Message 519 of 991

GREEN CHILI

GREEN CHILI

(Servings: 10)

1 Tbsp. Oil
2 lb Chicken breasts boneless - or Pork Shoulder Roast
2 Onions
2 tsp Minced garlic
1 tsp Oregano
1 tsp Cumin powder
2 tsp Ground red chili
1 Tbsp. Red chili flakes
1 Tomato
1 can Tomatillo’s
4 lb Green chili’s
4 cup Wyler's chicken bouillon
3 Tbsp. Cornstarch

Cut chicken breasts into 1/2" cubes. Slice onions lengthwise. Chop chili’s, tomato and tomatillos.
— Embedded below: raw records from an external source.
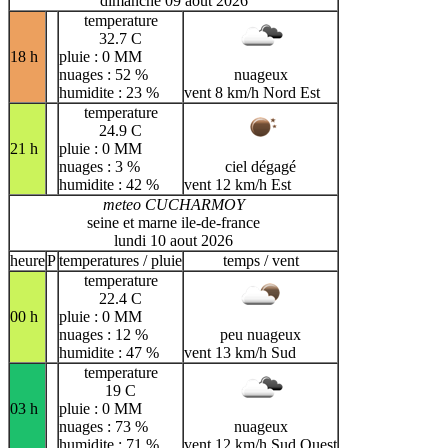
dimanche 09 aout 2026
temperature
32.7 C
18 h
pluie : 0 MM
nuages : 52 %
nuageux
humidite : 23 %
vent 8 km/h Nord Est
temperature
24.9 C
21 h
pluie : 0 MM
nuages : 3 %
ciel dégagé
humidite : 42 %
vent 12 km/h Est
meteo CUCHARMOY
seine et marne ile-de-france
lundi 10 aout 2026
heure
P
temperatures / pluie
temps / vent
temperature
22.4 C
00 h
pluie : 0 MM
nuages : 12 %
peu nuageux
humidite : 47 %
vent 13 km/h Sud
temperature
19 C
03 h
pluie : 0 MM
nuages : 73 %
nuageux
humidite : 71 %
vent 12 km/h Sud Ouest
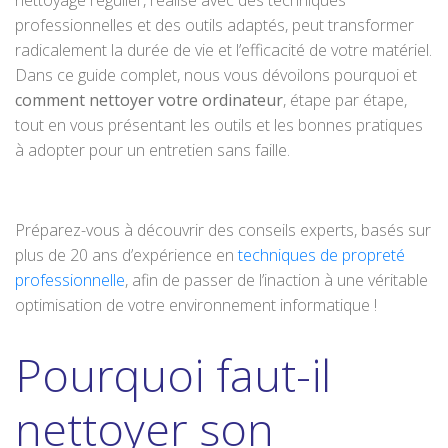
nettoyage régulier, réalisé avec des techniques
professionnelles et des outils adaptés, peut transformer
radicalement la durée de vie et l’efficacité de votre matériel.
Dans ce guide complet, nous vous dévoilons pourquoi et
comment nettoyer votre ordinateur
, étape par étape,
tout en vous présentant les outils et les bonnes pratiques
à adopter pour un entretien sans faille.
Préparez-vous à découvrir des conseils experts, basés sur
plus de 20 ans d’expérience en
techniques de propreté
professionnelle
, afin de passer de l’inaction à une véritable
optimisation de votre environnement informatique !
Pourquoi faut-il
nettoyer son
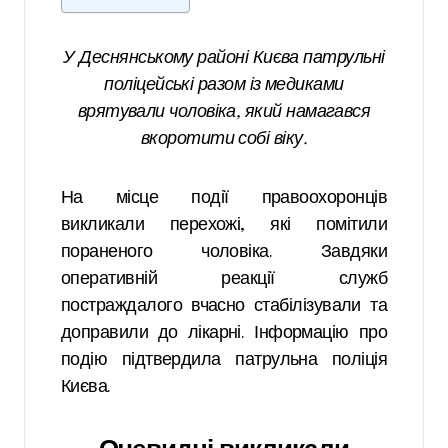
У Деснянському районі Києва патрульні
поліцейські разом із медиками
врятували чоловіка, який намагався
вкоротити собі віку.
На місце події правоохоронців
викликали перехожі, які помітили
пораненого чоловіка. Завдяки
оперативній реакції служб
постраждалого вчасно стабілізували та
доправили до лікарні. Інформацію про
подію підтвердила патрульна поліція
Києва.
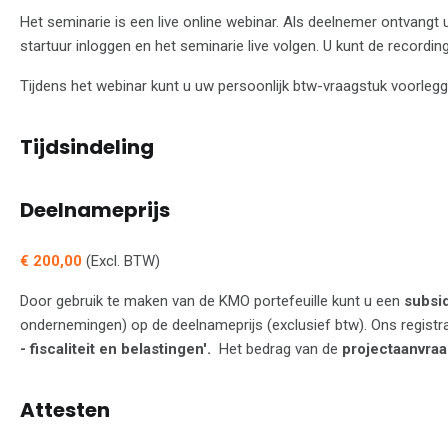
Het seminarie is een live online webinar. Als deelnemer ontvangt
startuur inloggen en het seminarie live volgen. U kunt de recording
Tijdens het webinar kunt u uw persoonlijk btw-vraagstuk voorlegg
Tijdsindeling
Deelnameprijs
€ 200,00
(Excl. BTW)
Door gebruik te maken van de KMO portefeuille kunt u een
subsi
ondernemingen) op de deelnameprijs (exclusief btw). Ons regist
- fiscaliteit en belastingen'.
Het bedrag van de
projectaanvraa
Attesten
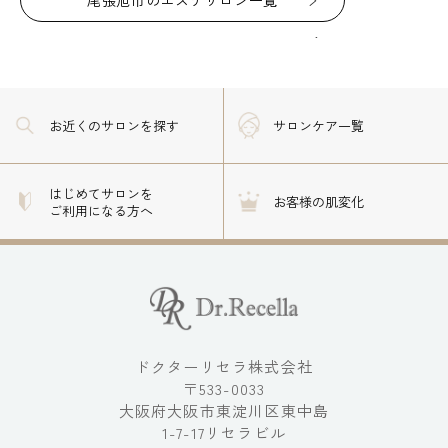
お近くのサロン
を探す
サロンケア一覧
はじめてサロンを
お客様の肌変化
ご利用になる方へ
ドクターリセラ株式会社
〒533-0033
大阪府大阪市東淀川区東中島
1-7-17リセラビル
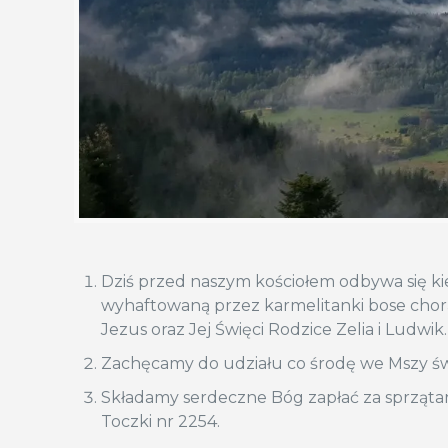
Dziś przed naszym kościołem odbywa się ki
wyhaftowaną przez karmelitanki bose chorąg
Jezus oraz Jej Święci Rodzice Zelia i Ludwik.
Zachęcamy do udziału co środę we Mszy świę
Składamy serdeczne Bóg zapłać za sprzątan
Toczki nr 2254.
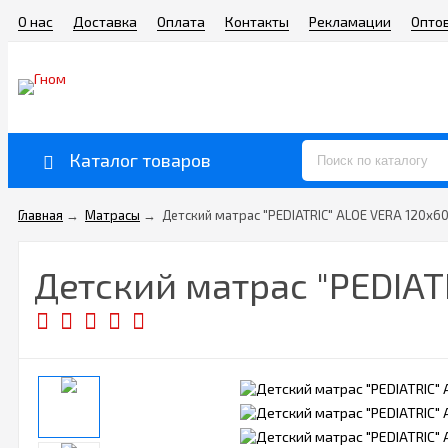
О нас
Доставка
Оплата
Контакты
Рекламации
Опто
Каталог товаров
Главная
→
Матрасы
→
Детский матрас "PEDIATRIC" ALOE VERA 120х60
Детский матрас "PEDIATR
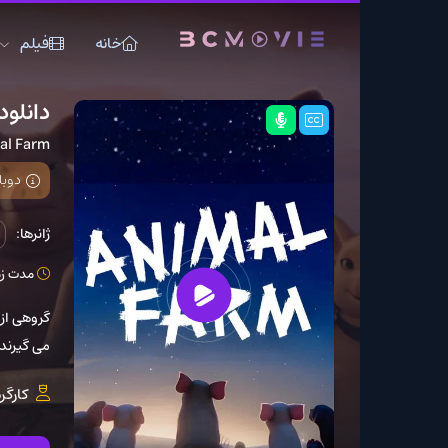
خانه
فیلم
سریال
دانلود فیلم Animal Farm 2025
Animal Farm
دوبله فارسی اضافه
ژانرها:
انیمیشن
ک
مدت زمان: 1 ساعت 35 دقیقه
گروهی از حیوانات را دنب
می گیرند.
کارگردان:
y Serkis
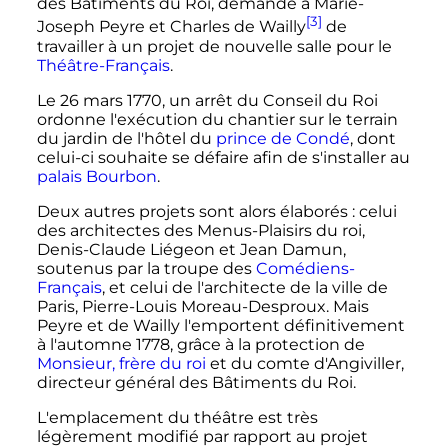
des Bâtiments du Roi, demande à Marie-
[3]
Joseph Peyre et Charles de Wailly
de
travailler à un projet de nouvelle salle pour le
Théâtre-Français
.
Le
26 mars 1770
, un arrêt du Conseil du Roi
ordonne l'exécution du chantier sur le terrain
du jardin de l'hôtel du
prince de Condé
, dont
celui-ci souhaite se défaire afin de s'installer au
palais Bourbon
.
Deux autres projets sont alors élaborés
: celui
des architectes des Menus-Plaisirs du roi,
Denis-Claude Liégeon et Jean Damun,
soutenus par la troupe des
Comédiens-
Français
, et celui de l'architecte de la ville de
Paris, Pierre-Louis Moreau-Desproux. Mais
Peyre et de Wailly l'emportent définitivement
à l'automne 1778, grâce à la protection de
Monsieur, frère du roi
et du comte d'Angiviller,
directeur général des Bâtiments du Roi.
L'emplacement du théâtre est très
légèrement modifié par rapport au projet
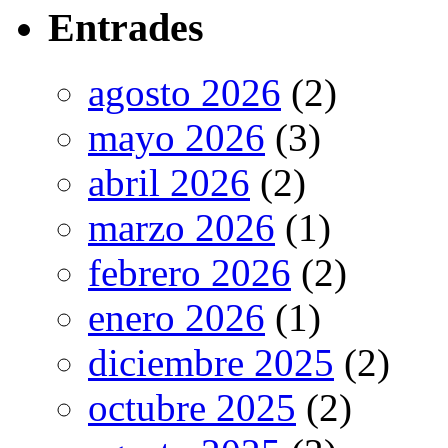
Entrades
agosto 2026
(2)
mayo 2026
(3)
abril 2026
(2)
marzo 2026
(1)
febrero 2026
(2)
enero 2026
(1)
diciembre 2025
(2)
octubre 2025
(2)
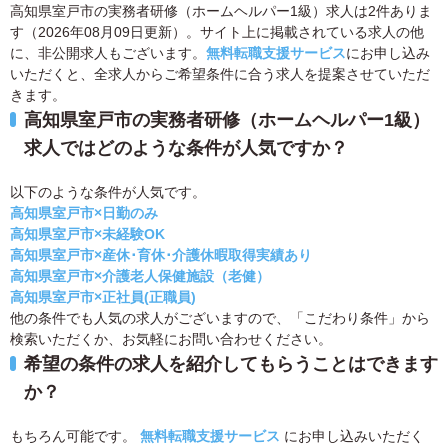
高知県室戸市の実務者研修（ホームヘルパー1級）求人は2件ありま
す（2026年08月09日更新）。サイト上に掲載されている求人の他
に、非公開求人もございます。
無料転職支援サービス
にお申し込み
いただくと、全求人からご希望条件に合う求人を提案させていただ
きます。
高知県室戸市の実務者研修（ホームヘルパー1級）
求人ではどのような条件が人気ですか？
以下のような条件が人気です。
高知県室戸市×日勤のみ
高知県室戸市×未経験OK
高知県室戸市×産休･育休･介護休暇取得実績あり
高知県室戸市×介護老人保健施設（老健）
高知県室戸市×正社員(正職員)
他の条件でも人気の求人がございますので、「こだわり条件」から
検索いただくか、お気軽にお問い合わせください。
希望の条件の求人を紹介してもらうことはできます
か？
もちろん可能です。
無料転職支援サービス
にお申し込みいただく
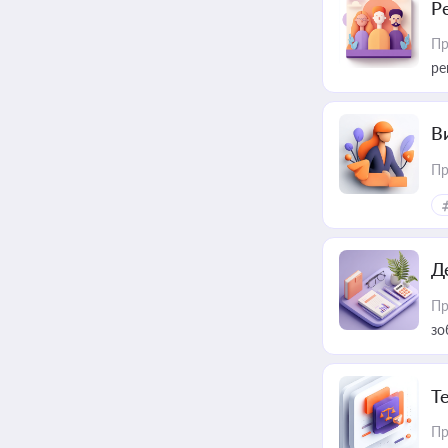
Р
Пр
ре
В
Пр
Д
Пр
зо
T
Пр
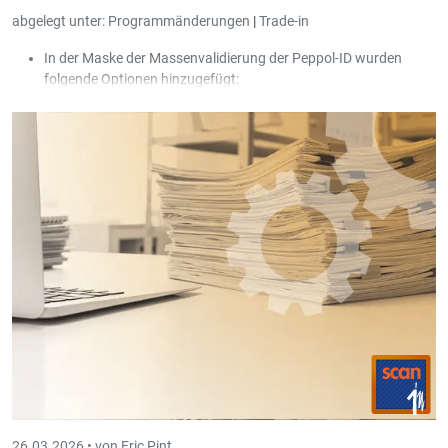
abgelegt unter:
Programmänderungen
|
Trade-in
In der Maske der Massenvalidierung der Peppol-ID wurden
folgende Optionen hinzugefügt:
Nur Kunden mit fehlerhafter Peppol-ID anzeigen.
Einstellungen bei bereits bestehenden Peppol-Kunden
korrigieren.
26.03.2026 •
von Eric Pint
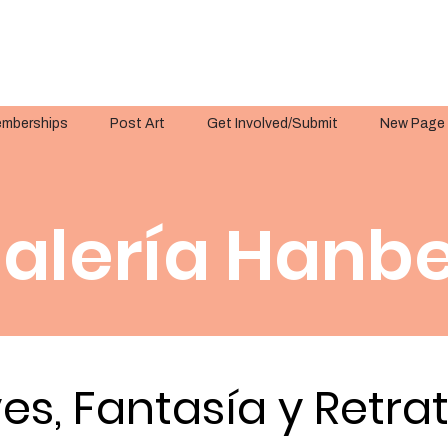
mberships
Post Art
Get Involved/Submit
New Page
alería Hanbe
es, Fantasía y Retra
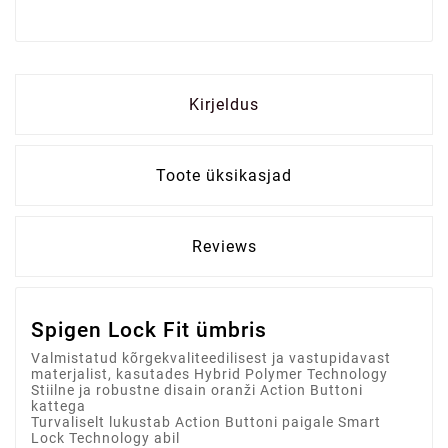
Kirjeldus
Toote üksikasjad
Reviews
Spigen Lock Fit ümbris
Valmistatud kõrgekvaliteedilisest ja vastupidavast
materjalist, kasutades Hybrid Polymer Technology
Stiilne ja robustne disain oranži Action Buttoni
kattega
Turvaliselt lukustab Action Buttoni paigale Smart
Lock Technology abil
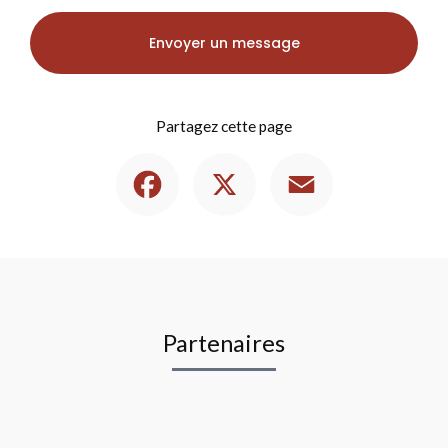
Envoyer un message
Partagez cette page
Facebook
X
Email
Partenaires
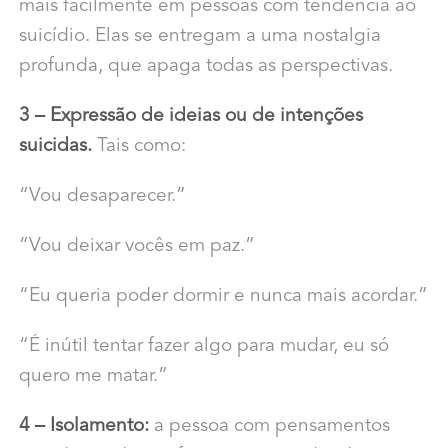
mais facilmente em pessoas com tendência ao
suicídio. Elas se entregam a uma nostalgia
profunda, que apaga todas as perspectivas.
3 – Expressão de ideias ou de intenções
suicidas.
Tais como:
“Vou desaparecer.”
“Vou deixar vocês em paz.”
“Eu queria poder dormir e nunca mais acordar.”
“É inútil tentar fazer algo para mudar, eu só
quero me matar.”
4 – Isolamento:
a pessoa com pensamentos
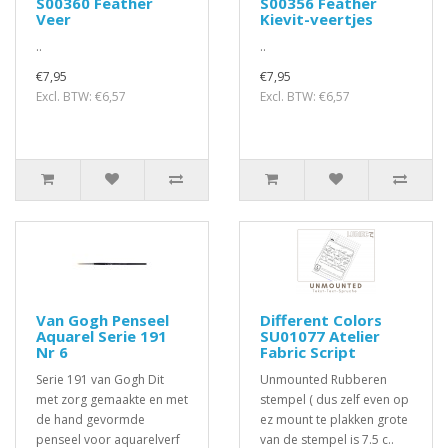
S00360 Feather
S00356 Feather
Veer
Kievit-veertjes
..
..
€7,95
€7,95
Excl. BTW: €6,57
Excl. BTW: €6,57
Van Gogh Penseel
Different Colors
Aquarel Serie 191
SU01077 Atelier
Nr 6
Fabric Script
Serie 191 van Gogh Dit
Unmounted Rubberen
met zorg gemaakte en met
stempel ( dus zelf even op
de hand gevormde
ez mount te plakken grote
penseel voor aquarelverf
van de stempel is 7.5 c..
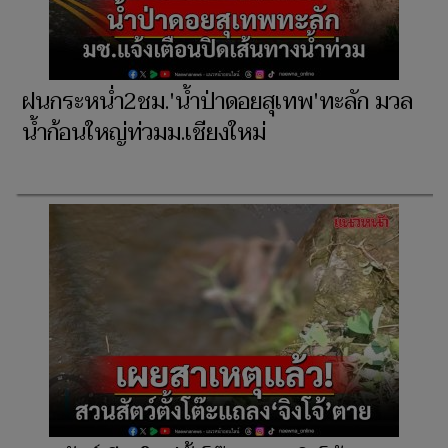
ฝนกระหน่ำ2ชม.'น้ำป่าดอยสุเทพ'ทะลัก มวล
น้ำก้อนใหญ่ท่วมม.เชียงใหม่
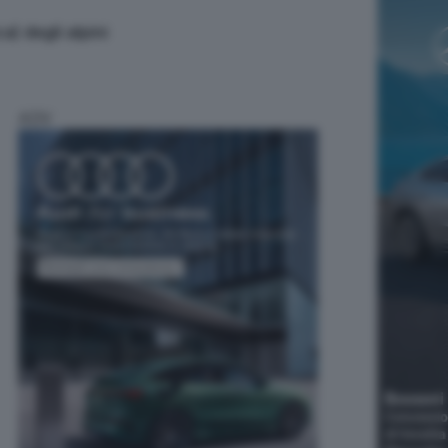
a) degli alpini
ADV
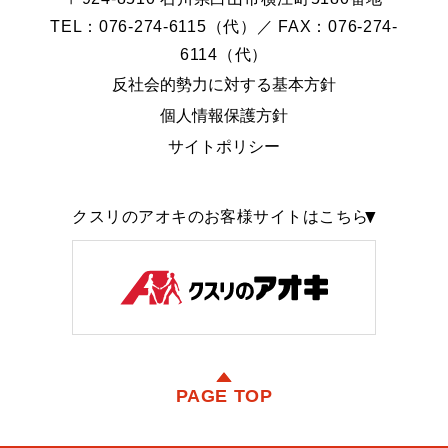
TEL：076-274-6115（代）／ FAX：076-274-
6114（代）
反社会的勢力に対する基本方針
個人情報保護方針
サイトポリシー
クスリのアオキのお客様サイトはこちら
PAGE TOP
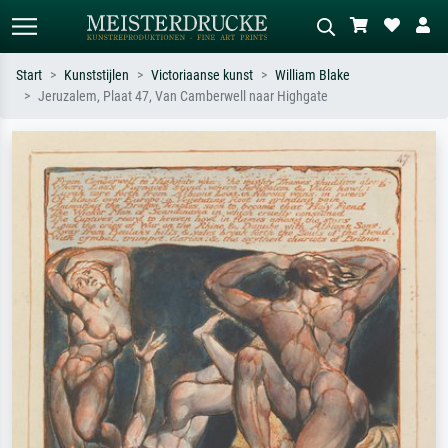
Start
Kunststijlen
Victoriaanse kunst
William Blake
Jeruzalem, Plaat 47, Van Camberwell naar Highgate
Standaard zoeken
AI-beeldzoeker
Zoek op kunstenaar, titel of stijl – bijv.
Beschrijf de scène – bijv. groene
Monet, Sterrennacht, impressionisme,
weide, abstract met veel rood, donker
Hokusai-golf, naakt.
olieverfschilderij, staand naakt naast
een boom.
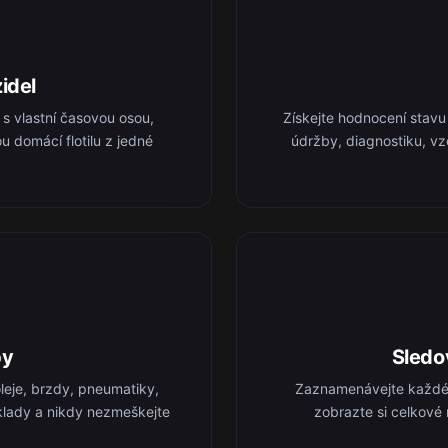
idel
 s vlastní časovou osou,
Získejte hodnocení stavu 
u domácí flotilu z jedné
údržby, diagnostiku, v
by
Sledo
eje, brzdy, pneumatiky,
Zaznamenávejte každé t
náklady a nikdy nezmeškejte
zobrazte si celkové 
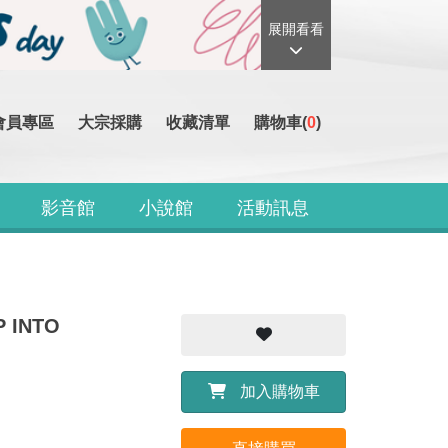
展開看看
會員專區
大宗採購
收藏清單
購物車(
0
)
影音館
小說館
活動訊息
 INTO
加入購物車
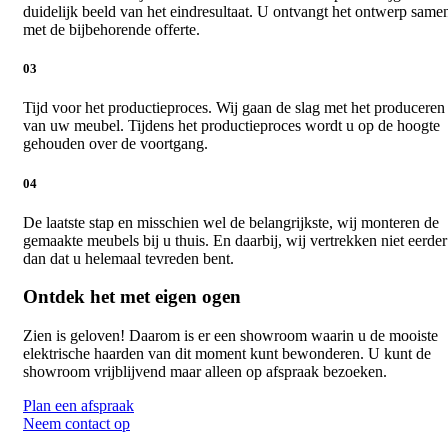
duidelijk beeld van het eindresultaat. U ontvangt het ontwerp same
met de bijbehorende offerte.
03
Tijd voor het productieproces. Wij gaan de slag met het produceren
van uw meubel. Tijdens het productieproces wordt u op de hoogte
gehouden over de voortgang.
04
De laatste stap en misschien wel de belangrijkste, wij monteren de
gemaakte meubels bij u thuis. En daarbij, wij vertrekken niet eerder
dan dat u helemaal tevreden bent.
Ontdek het met eigen ogen
Zien is geloven! Daarom is er een showroom waarin u de mooiste
elektrische haarden van dit moment kunt bewonderen. U kunt de
showroom vrijblijvend maar alleen op afspraak bezoeken.
Plan een afspraak
Neem contact op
Add oil to heavy, preferably cast iron, skillet and brown chicken over high heat. It is best to do it in two or three small batches. Remove to large saucepan. Add onions and garlic to leftover oil and brown until onions are soft. Add oregano, cumin, and red chili, and cook for two or three minutes. Transfer from skillet to saucepan with chicken. Add tomato, tomatillos, chili’s, and chicken broth. Bring to a boil and simmer for 3 - 4 hours. Add water as necessary to maintain the desired consistency. Add 3 - 4 tablespoon
cornstarch mixed with water prior to serving to thicken as desired.